◆ **TASK DIRECTIONS**: Check every line of the data for the word "направлении", and copy those that have it.

THE RECORDS: Begin

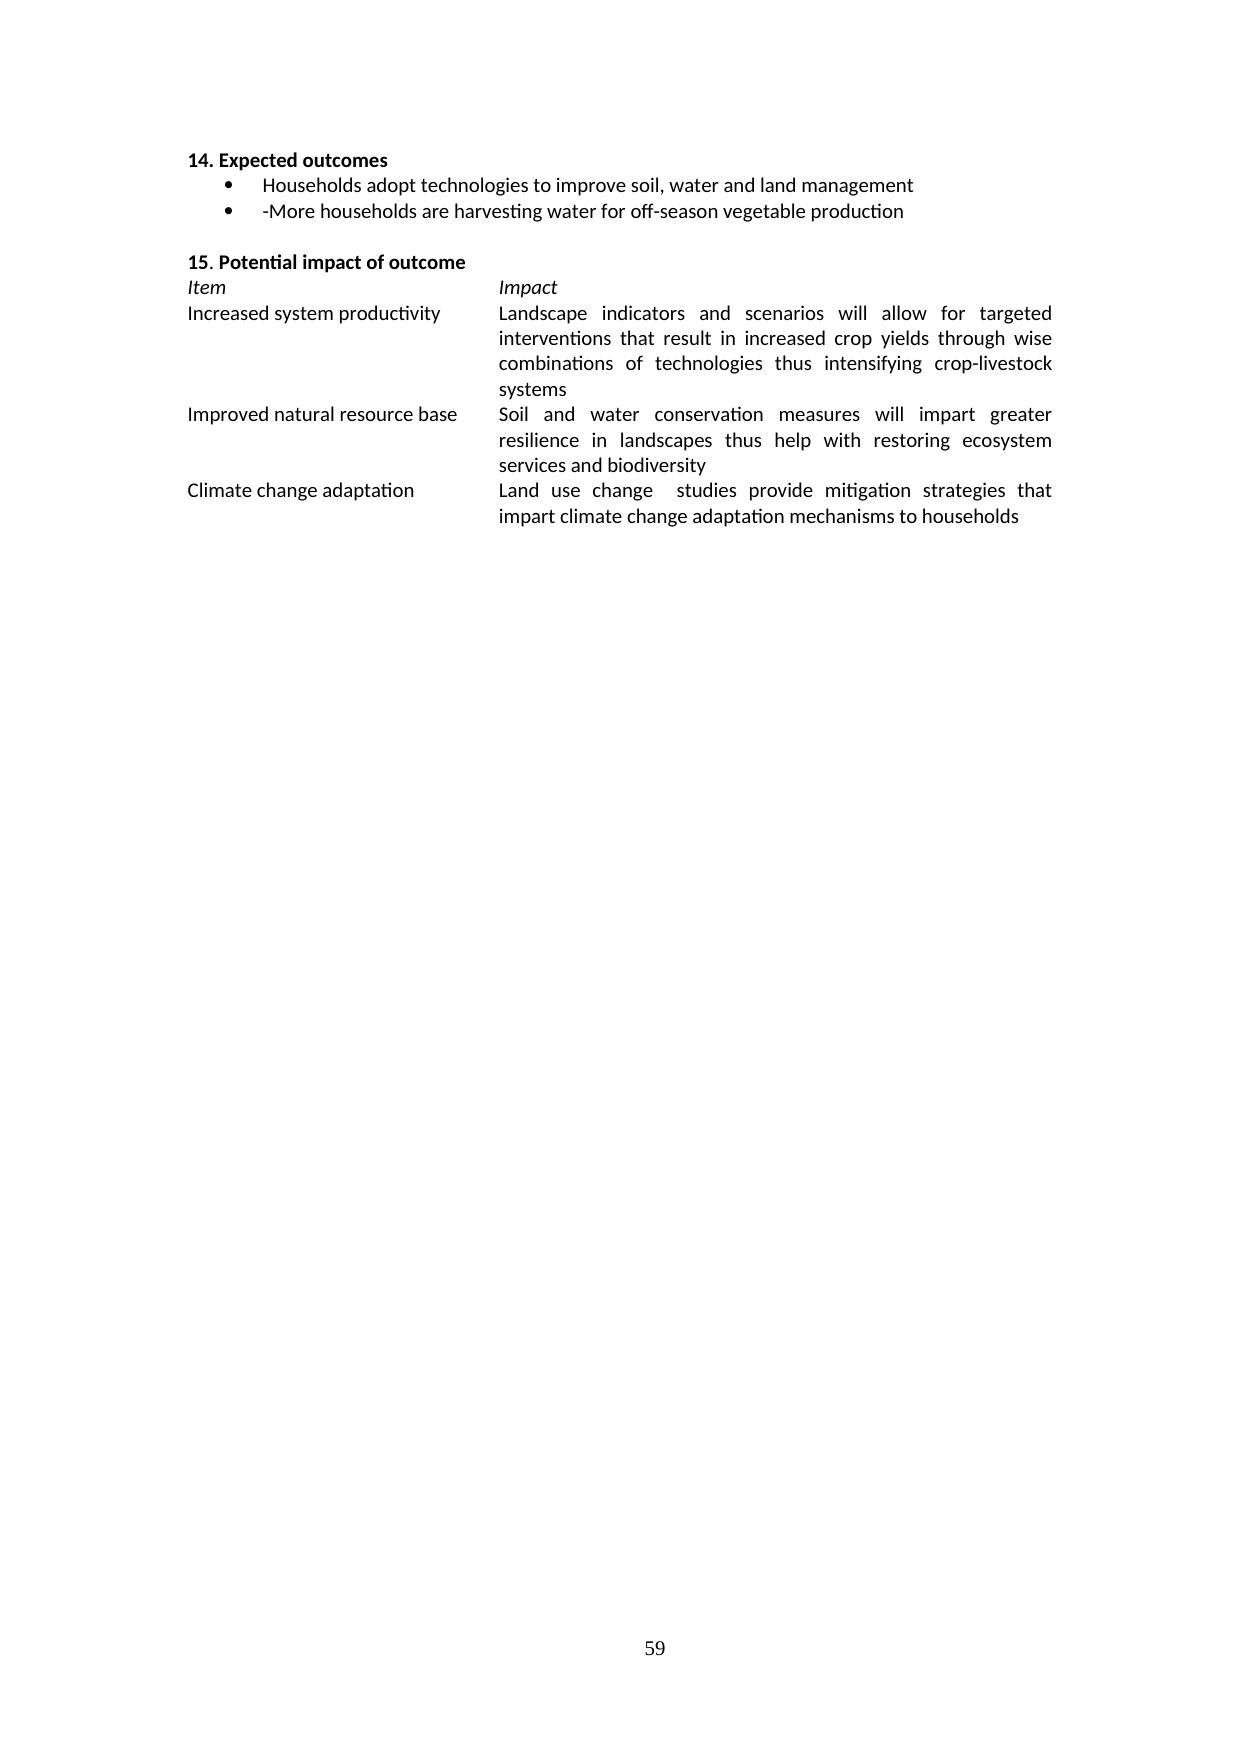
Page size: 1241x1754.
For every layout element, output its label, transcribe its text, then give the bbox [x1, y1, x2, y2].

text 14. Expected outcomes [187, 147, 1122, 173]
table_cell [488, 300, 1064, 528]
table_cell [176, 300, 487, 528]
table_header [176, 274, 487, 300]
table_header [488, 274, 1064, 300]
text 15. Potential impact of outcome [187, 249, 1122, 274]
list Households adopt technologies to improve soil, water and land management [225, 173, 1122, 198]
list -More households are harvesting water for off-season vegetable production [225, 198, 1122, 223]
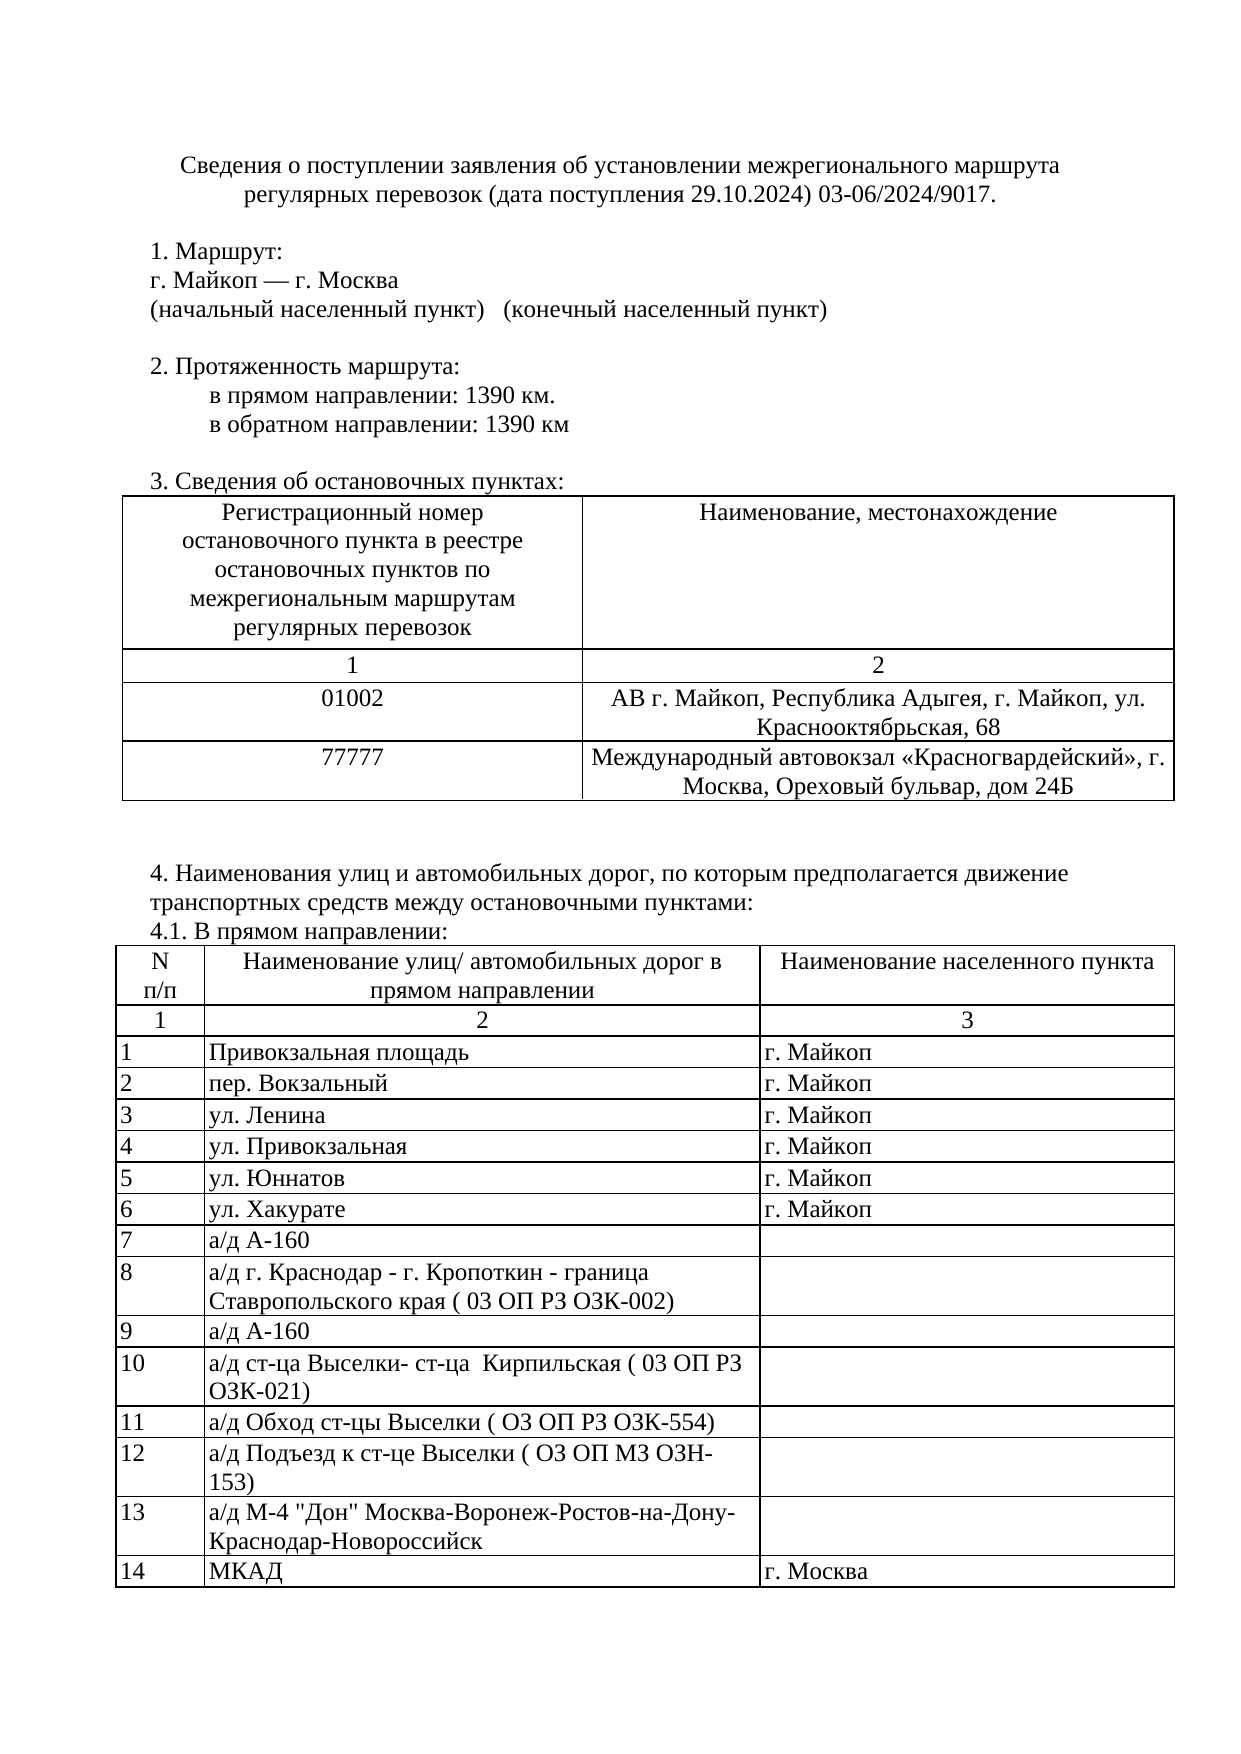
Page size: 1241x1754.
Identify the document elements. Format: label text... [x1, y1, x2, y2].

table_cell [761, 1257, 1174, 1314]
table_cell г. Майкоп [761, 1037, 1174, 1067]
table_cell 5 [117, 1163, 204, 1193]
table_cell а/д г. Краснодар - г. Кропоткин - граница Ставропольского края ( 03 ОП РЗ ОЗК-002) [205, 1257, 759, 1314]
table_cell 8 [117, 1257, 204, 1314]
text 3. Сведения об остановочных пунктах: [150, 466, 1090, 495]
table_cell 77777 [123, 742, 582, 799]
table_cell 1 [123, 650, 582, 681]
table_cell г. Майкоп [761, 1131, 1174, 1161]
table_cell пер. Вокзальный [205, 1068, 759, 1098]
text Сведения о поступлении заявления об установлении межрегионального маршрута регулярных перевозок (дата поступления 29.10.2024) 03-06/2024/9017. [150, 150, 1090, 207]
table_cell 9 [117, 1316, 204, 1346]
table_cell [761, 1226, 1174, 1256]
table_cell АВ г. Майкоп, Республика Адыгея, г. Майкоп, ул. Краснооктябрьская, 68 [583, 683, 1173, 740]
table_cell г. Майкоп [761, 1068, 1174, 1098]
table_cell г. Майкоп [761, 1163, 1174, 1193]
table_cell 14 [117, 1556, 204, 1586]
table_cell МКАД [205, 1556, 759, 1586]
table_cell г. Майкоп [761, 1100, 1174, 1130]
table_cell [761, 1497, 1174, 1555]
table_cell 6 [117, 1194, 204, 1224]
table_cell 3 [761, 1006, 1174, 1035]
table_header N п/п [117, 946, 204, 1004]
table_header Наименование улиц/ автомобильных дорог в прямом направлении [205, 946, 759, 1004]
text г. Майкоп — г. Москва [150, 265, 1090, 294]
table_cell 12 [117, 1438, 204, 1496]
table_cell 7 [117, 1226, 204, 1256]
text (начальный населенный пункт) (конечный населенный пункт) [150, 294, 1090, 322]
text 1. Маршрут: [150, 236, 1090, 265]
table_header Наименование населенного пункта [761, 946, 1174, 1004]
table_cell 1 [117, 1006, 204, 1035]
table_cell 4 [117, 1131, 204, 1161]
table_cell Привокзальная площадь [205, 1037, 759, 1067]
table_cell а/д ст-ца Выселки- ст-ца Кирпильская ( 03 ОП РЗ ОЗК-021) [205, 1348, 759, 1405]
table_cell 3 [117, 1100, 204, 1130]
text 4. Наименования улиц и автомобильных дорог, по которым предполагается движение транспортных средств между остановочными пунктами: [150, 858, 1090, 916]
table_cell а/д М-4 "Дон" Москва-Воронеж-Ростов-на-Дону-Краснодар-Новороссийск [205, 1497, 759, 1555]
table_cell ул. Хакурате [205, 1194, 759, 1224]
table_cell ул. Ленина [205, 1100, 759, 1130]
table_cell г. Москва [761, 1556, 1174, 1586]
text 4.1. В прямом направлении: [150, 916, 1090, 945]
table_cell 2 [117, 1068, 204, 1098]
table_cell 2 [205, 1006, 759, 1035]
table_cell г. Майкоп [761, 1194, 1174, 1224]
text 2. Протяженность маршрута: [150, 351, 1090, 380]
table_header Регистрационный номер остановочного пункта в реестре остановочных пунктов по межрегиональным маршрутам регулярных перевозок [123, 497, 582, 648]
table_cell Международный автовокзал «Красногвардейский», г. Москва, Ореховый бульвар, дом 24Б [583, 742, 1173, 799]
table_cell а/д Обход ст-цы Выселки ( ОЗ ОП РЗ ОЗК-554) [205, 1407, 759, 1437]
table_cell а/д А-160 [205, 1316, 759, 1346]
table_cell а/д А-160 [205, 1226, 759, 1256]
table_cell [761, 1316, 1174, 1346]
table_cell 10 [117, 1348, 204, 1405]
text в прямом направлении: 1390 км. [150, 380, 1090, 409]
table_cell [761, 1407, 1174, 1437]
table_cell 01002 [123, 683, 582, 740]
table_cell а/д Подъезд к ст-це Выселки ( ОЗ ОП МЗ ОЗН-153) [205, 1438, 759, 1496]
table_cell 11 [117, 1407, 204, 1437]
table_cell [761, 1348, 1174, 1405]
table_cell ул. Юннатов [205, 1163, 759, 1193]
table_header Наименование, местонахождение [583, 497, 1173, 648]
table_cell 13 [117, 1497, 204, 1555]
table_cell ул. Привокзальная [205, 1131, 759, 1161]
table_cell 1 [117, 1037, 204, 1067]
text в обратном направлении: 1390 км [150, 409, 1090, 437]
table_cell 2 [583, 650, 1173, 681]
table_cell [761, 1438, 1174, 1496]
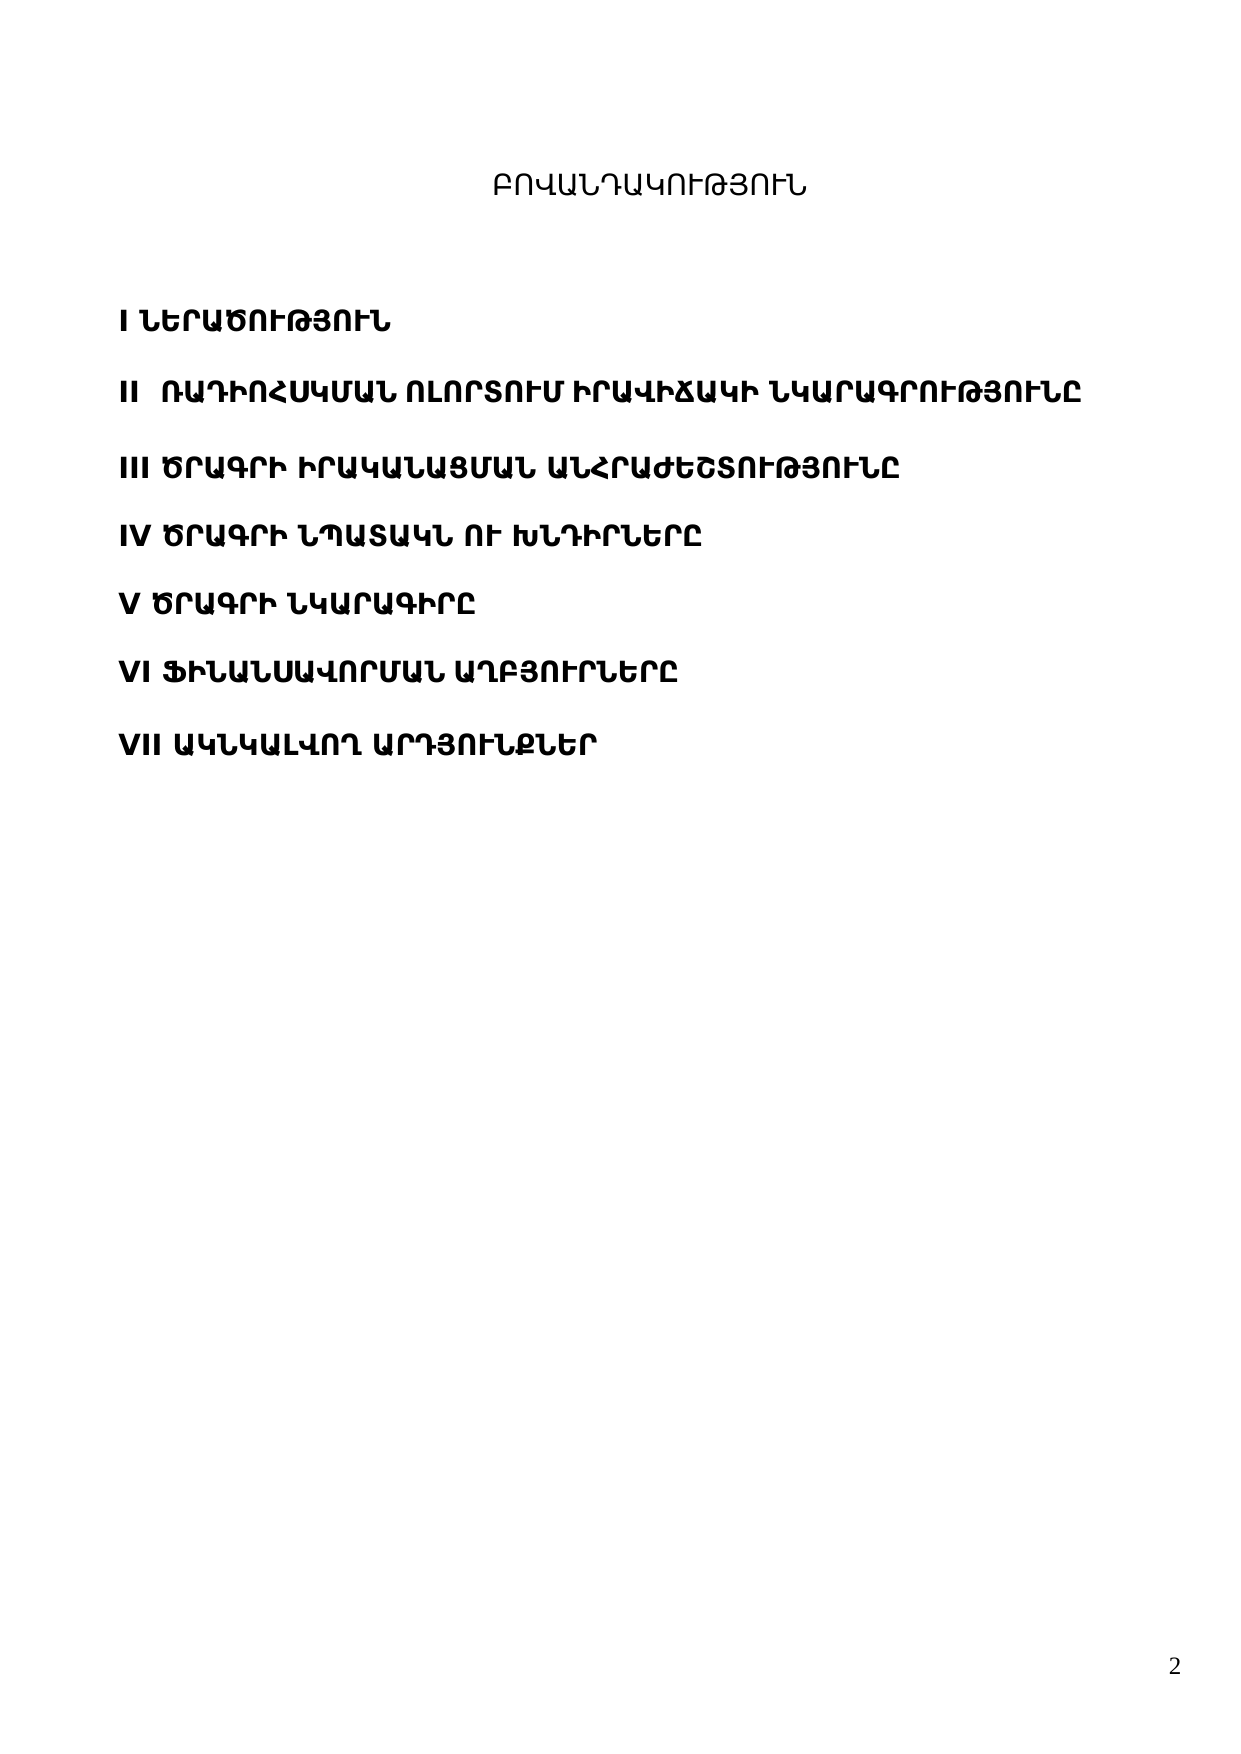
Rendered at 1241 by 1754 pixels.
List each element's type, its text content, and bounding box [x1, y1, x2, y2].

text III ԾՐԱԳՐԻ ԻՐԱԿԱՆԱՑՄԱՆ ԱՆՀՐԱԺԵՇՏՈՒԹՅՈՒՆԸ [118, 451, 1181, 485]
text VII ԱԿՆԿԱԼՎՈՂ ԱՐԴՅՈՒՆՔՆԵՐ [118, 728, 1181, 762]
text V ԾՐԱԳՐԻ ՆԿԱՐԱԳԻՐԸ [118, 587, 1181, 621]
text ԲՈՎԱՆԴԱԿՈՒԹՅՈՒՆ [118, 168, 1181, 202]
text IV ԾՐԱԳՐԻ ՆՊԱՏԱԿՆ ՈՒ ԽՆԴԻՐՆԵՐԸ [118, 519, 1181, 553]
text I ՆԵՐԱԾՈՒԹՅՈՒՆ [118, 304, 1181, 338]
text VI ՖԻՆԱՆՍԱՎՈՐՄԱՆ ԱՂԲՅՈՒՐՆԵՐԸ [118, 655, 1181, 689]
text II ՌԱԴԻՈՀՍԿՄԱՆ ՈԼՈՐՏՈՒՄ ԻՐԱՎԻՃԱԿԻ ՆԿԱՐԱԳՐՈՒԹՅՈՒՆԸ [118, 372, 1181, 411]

THE RECORDS: End

◆ **EXPECTED ANSWER**:
table_header Наименование улиц/ автомобильных дорог в прямом направлении [205, 946, 759, 1004]
text 4.1. В прямом направлении: [150, 916, 1090, 945]
text в прямом направлении: 1390 км. [150, 380, 1090, 409]
text в обратном направлении: 1390 км [150, 409, 1090, 437]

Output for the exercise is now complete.